And it's also common to place 看着 at the beginning of the sentence, e.g.
- 看着她整天买醉,真令人难受
- 看着血淋淋的毛鸡蛋,真觉得恶心
- 看着您,真舒服




Thime said:


> Thanks everybody for the interesting answers!
> My doubt was only about the difference between 您看起来年轻得多 (that is the phrase my teacher suggest me to use) and 您好像年轻得多.
> I forgot to say that the context in which was pronounced 您看起来年轻得多 was an interview. So... maybe this would score another point for 看起来 instead of 好像.



Yes, 您看起来 would be better.
- 您怎么看都不像是50岁.您看起来年轻多了.


----------



## retrogradedwithwind

Brofeelgood, both 看起来 and 看着 are common, and perhaps it is my preference to say 看着 more than 看起来.

And you are right, the three examples Skatinginbc mentioned are a little bit different.

她整天买醉，看着真的很难受. 
It is more likely that the speaker is 难受。

血淋淋的毛鸡蛋看着真恶心.
It is uncertain that who (the speaker or 毛鸡蛋) is 恶心。

您看着真舒服。
Beyond doubt, 您 is 舒服，not the speaker.



> And it's also common to place 看着 at the beginning of the sentence, e.g.
> - 看着她整天买醉,真令人难受
> - 看着血淋淋的毛鸡蛋,真觉得恶心
> - 看着您,真舒服


Those sentences are without ambiguity. Maybe there is a same phenomenon that the subject 我 at the beginning of the sentences is omitted.


----------



## brofeelgood

retrogradedwithwind said:


> Those sentences are without ambiguity. Maybe there is a same phenomenon  that the subject 我 at the beginning of the sentences is omitted.

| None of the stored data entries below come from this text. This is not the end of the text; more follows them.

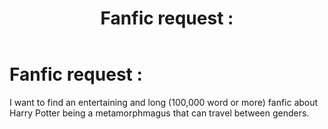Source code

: #+TITLE: Fanfic request :

* Fanfic request :
:PROPERTIES:
:Author: bluerayminecraft
:Score: 1
:DateUnix: 1587291760.0
:DateShort: 2020-Apr-19
:FlairText: Discussion
:END:
I want to find an entertaining and long (100,000 word or more) fanfic about Harry Potter being a metamorphmagus that can travel between genders.

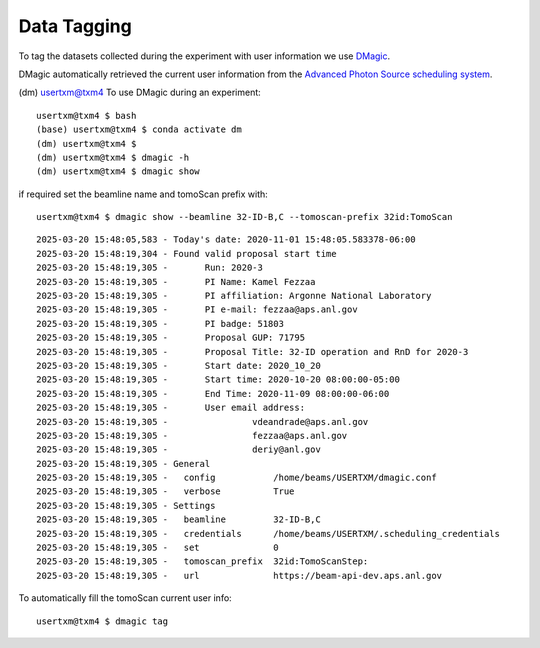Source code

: Data Tagging
============

To tag the datasets collected during the experiment with user information we use `DMagic <https://dmagic.readthedocs.io/en/latest/>`_.

DMagic automatically retrieved the current user information from the `Advanced Photon Source <http://www.aps.anl.gov>`_
`scheduling system  <https://schedule.aps.anl.gov/>`_.

(dm) usertxm@txm4
To use DMagic during an experiment::

	usertxm@txm4 $ bash
	(base) usertxm@txm4 $ conda activate dm
	(dm) usertxm@txm4 $ 
	(dm) usertxm@txm4 $ dmagic -h
	(dm) usertxm@txm4 $ dmagic show

if required set the beamline name and tomoScan prefix with::

	usertxm@txm4 $ dmagic show --beamline 32-ID-B,C --tomoscan-prefix 32id:TomoScan

::

	2025-03-20 15:48:05,583 - Today's date: 2020-11-01 15:48:05.583378-06:00
	2025-03-20 15:48:19,304 - Found valid proposal start time
	2025-03-20 15:48:19,305 - 	Run: 2020-3
	2025-03-20 15:48:19,305 - 	PI Name: Kamel Fezzaa
	2025-03-20 15:48:19,305 - 	PI affiliation: Argonne National Laboratory
	2025-03-20 15:48:19,305 - 	PI e-mail: fezzaa@aps.anl.gov
	2025-03-20 15:48:19,305 - 	PI badge: 51803
	2025-03-20 15:48:19,305 - 	Proposal GUP: 71795
	2025-03-20 15:48:19,305 - 	Proposal Title: 32-ID operation and RnD for 2020-3
	2025-03-20 15:48:19,305 - 	Start date: 2020_10_20
	2025-03-20 15:48:19,305 - 	Start time: 2020-10-20 08:00:00-05:00
	2025-03-20 15:48:19,305 - 	End Time: 2020-11-09 08:00:00-06:00
	2025-03-20 15:48:19,305 - 	User email address: 
	2025-03-20 15:48:19,305 - 		 vdeandrade@aps.anl.gov
	2025-03-20 15:48:19,305 - 		 fezzaa@aps.anl.gov
	2025-03-20 15:48:19,305 - 		 deriy@anl.gov
	2025-03-20 15:48:19,305 - General
	2025-03-20 15:48:19,305 -   config           /home/beams/USERTXM/dmagic.conf
	2025-03-20 15:48:19,305 -   verbose          True
	2025-03-20 15:48:19,305 - Settings
	2025-03-20 15:48:19,305 -   beamline         32-ID-B,C
	2025-03-20 15:48:19,305 -   credentials      /home/beams/USERTXM/.scheduling_credentials
	2025-03-20 15:48:19,305 -   set              0
	2025-03-20 15:48:19,305 -   tomoscan_prefix  32id:TomoScanStep:
	2025-03-20 15:48:19,305 -   url              https://beam-api-dev.aps.anl.gov

To automatically fill the tomoScan current user info::

	usertxm@txm4 $ dmagic tag
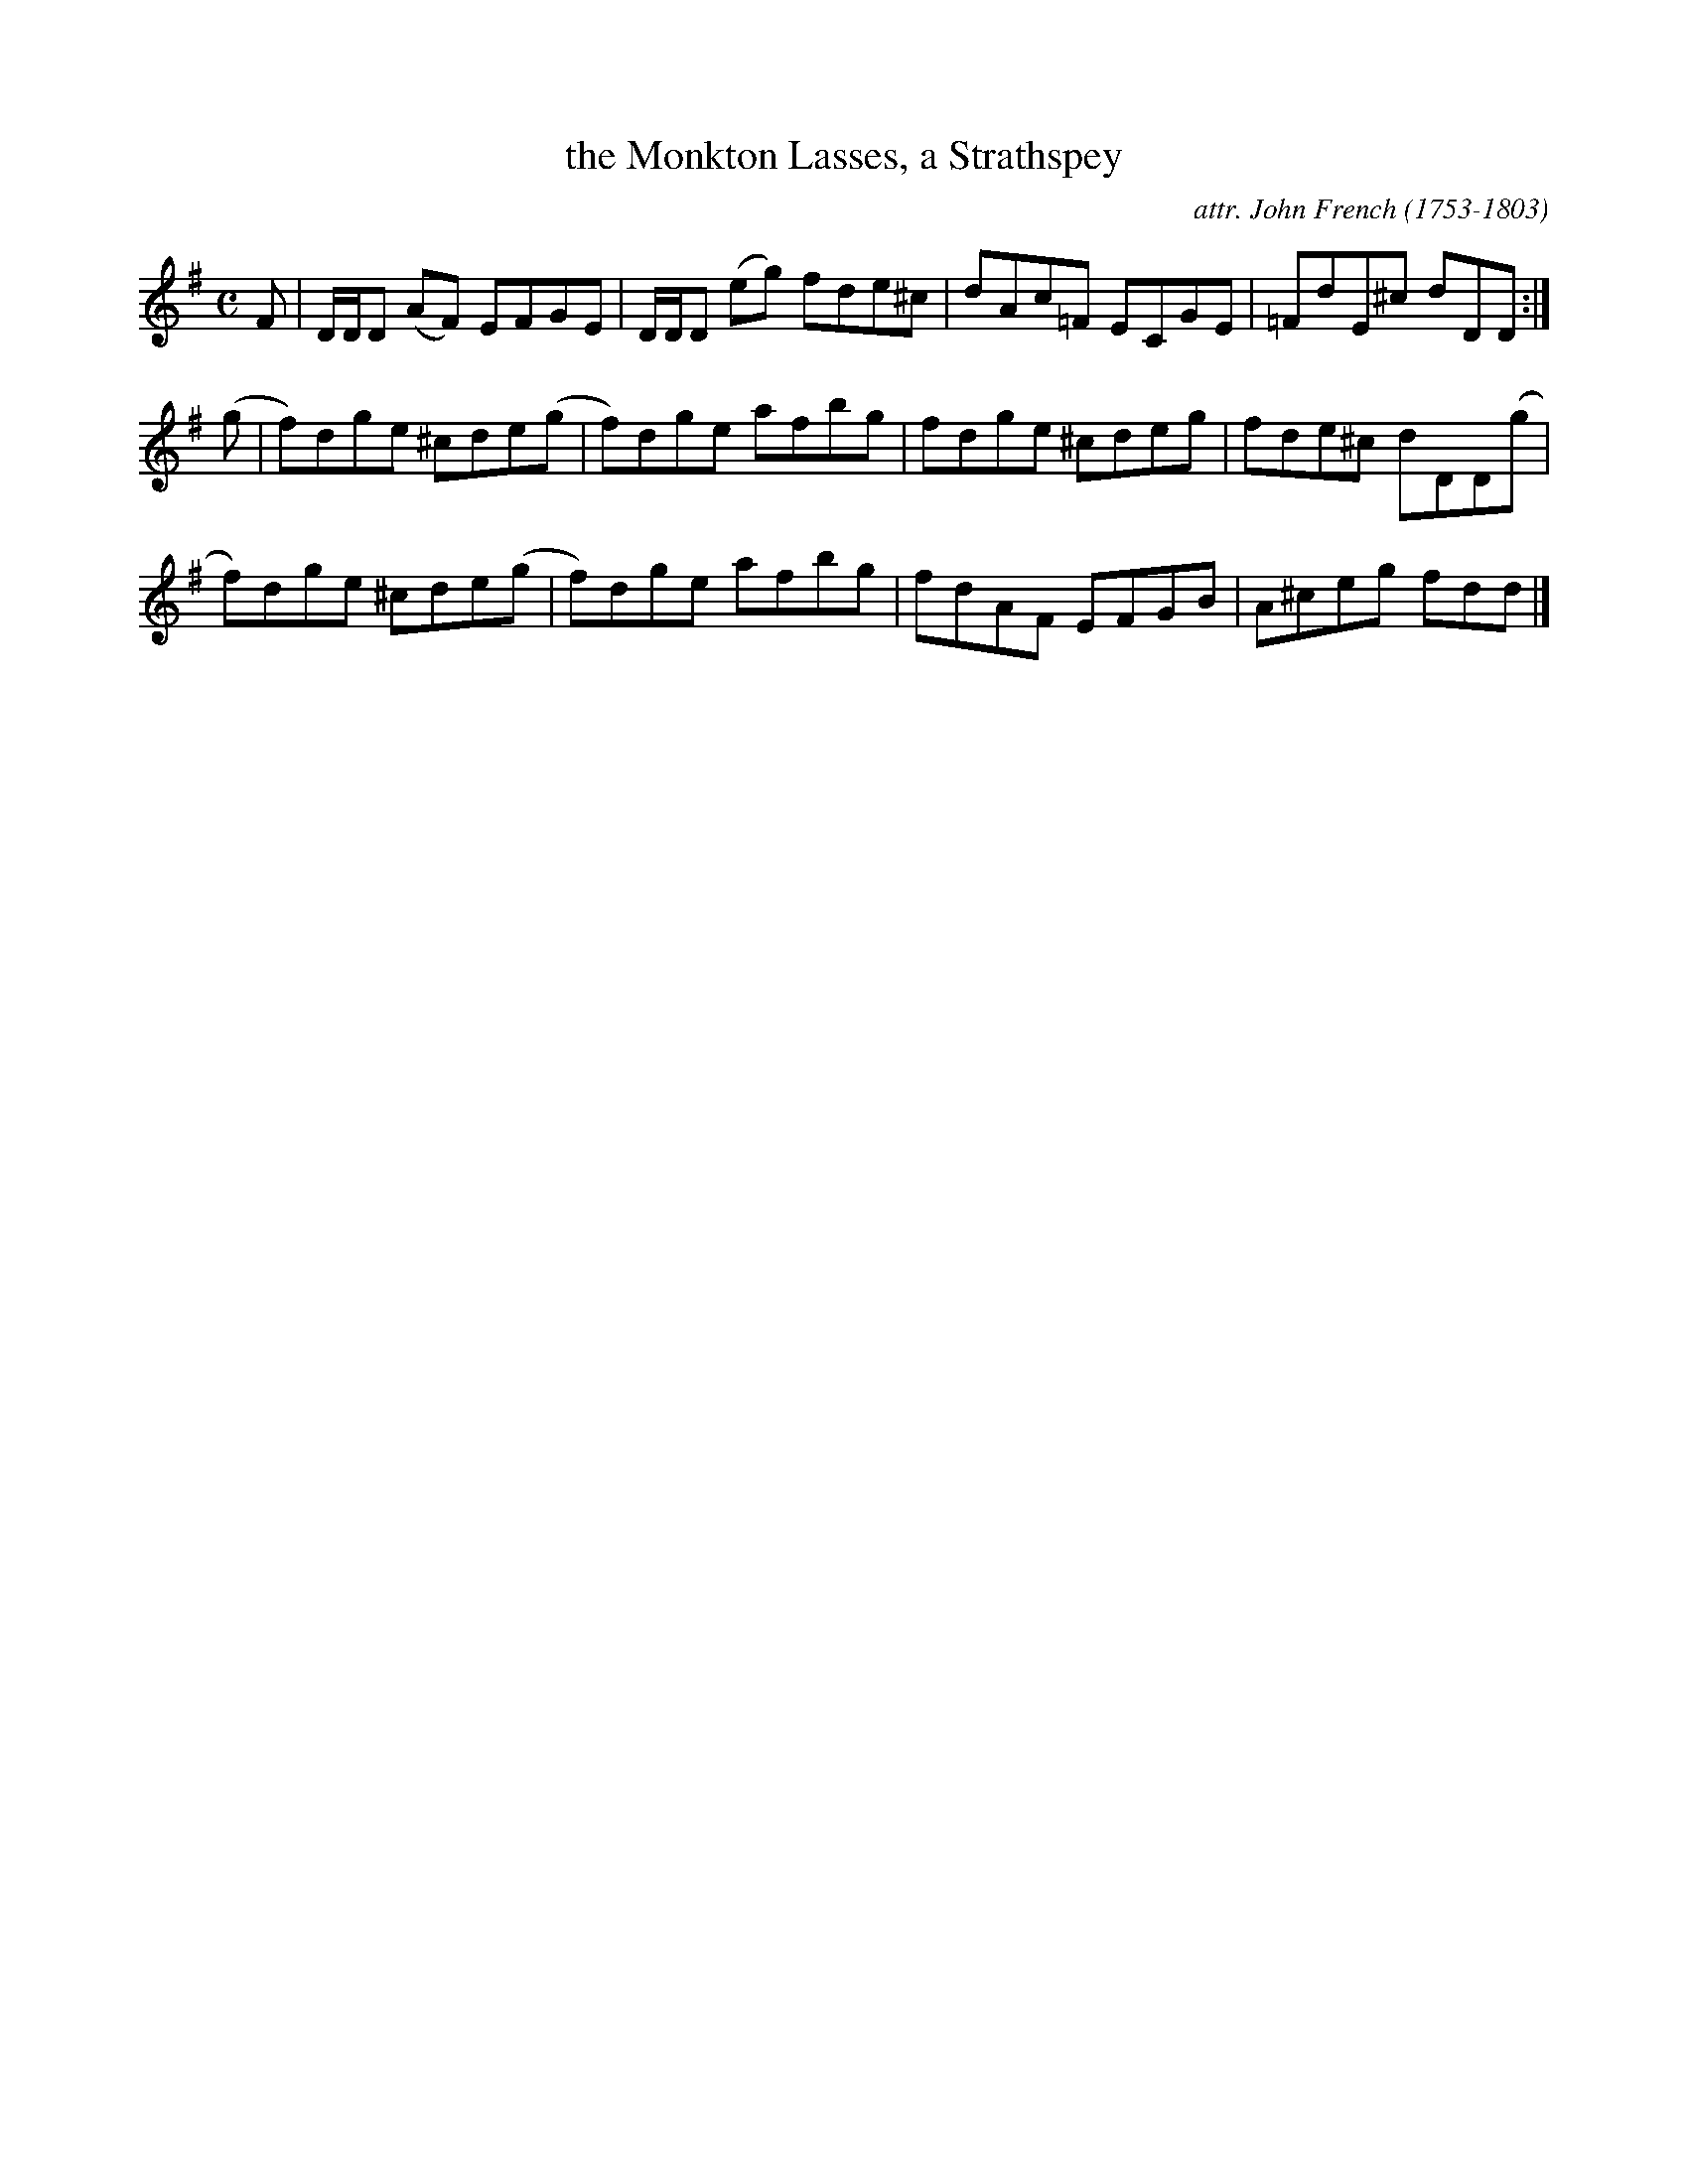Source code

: X: 144
T: the Monkton Lasses, a Strathspey
C: attr. John French (1753-1803)
R: strathspey
B: "John French Collection", John French ed. p.14 #4
S: http://www.heallan.com/french.asp
Z: 2012 John Chambers <jc:trillian.mit.edu>
N: The key signature is odd, since all the c's are sharp.
M: C
L: 1/8
K: Dmix
F |\
D/D/D (AF) EFGE | D/D/D (eg) fde^c | dAc=F ECGE | =FdE^c dDD :|
(g |\
f)dge ^cde(g | f)dge afbg | fdge ^cdeg | fde^c dDD(g |
f)dge ^cde(g | f)dge afbg | fdAF EFGB | A^ceg fdd |]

Genau, adding 我 would eradicate doubts regarding the "who" or "whom" in those sentences, e.g. 我看着血淋淋的毛鸡蛋,只觉得一阵恶心 or 看着你,我心里真舒服.


----------



## Skatinginbc

My comment regarding 她整天买醉看着真的很难受, 血淋淋的毛鸡蛋看着真恶心, and 您看着真舒服 is given in this thread: http://forum.wordreference.com/showthread.php?t=2873821


----------



## TigerDaily

I thought many sentences, wanting to find the difference between 看起来 and 好像，but failed……
Putting aside semantic analysis, I just think “看起来” 更加口语一些。semantics


----------



## Bird in a Forest

This a relatively old thread but I thought I might throw my own two cents in.

Sensing Verb + 起来 is making a subjective judgement of something based on the Sensing Verb.
So 看起来 would be looks like (you saw something and now you have made a judgement about it).
And 聽起來 would mean you heard something and are making a judgement about it. It feels somewhat subjective.

好像 in comparison feels more objective, it might not necessarily be true but the facts lead to this conclusion. In addition it isn't necessarily through just seeing or just hearing something it is through several different facts and evidence which therefore makes it more objective.

So I think 看起来 does sound more natural with the sentence because she *looks* young, but it is only really through your seeing her that she looks young. There wasn't much other evidence to point to the fact she's young. Maybe if someone told you she wasn't married yet, then you might use 好像 because you have more facts that lead to that conclusion rather than making a judgement solely on how she looks.

It's the same distinction between *looks* and *seems* in English, synonymous but with slightly different nuances and usages.

Native speakers, please correct me if I'm wrong XD.


----------



## wendy1445xh

Bird in a Forest said:


> This a relatively old thread but I thought I might throw my own two cents in.[...]


For me, this is a very good explanation. Bravo!


----------



## retrogradedwithwind

Bird in a Forest said:


> [...]So I think 看起来 does sound more natural with the sentence because she *looks* young, but it is only really through your seeing her that she looks young. There wasn't much other evidence to point to the fact she's young. Maybe if someone told you she wasn't married yet, then you might use 好像 because you have more facts that lead to that conclusion rather than making a judgement solely on how she looks.[...]


哈哈，great。虽然都挺主观，但看起来比好像更主观一点


----------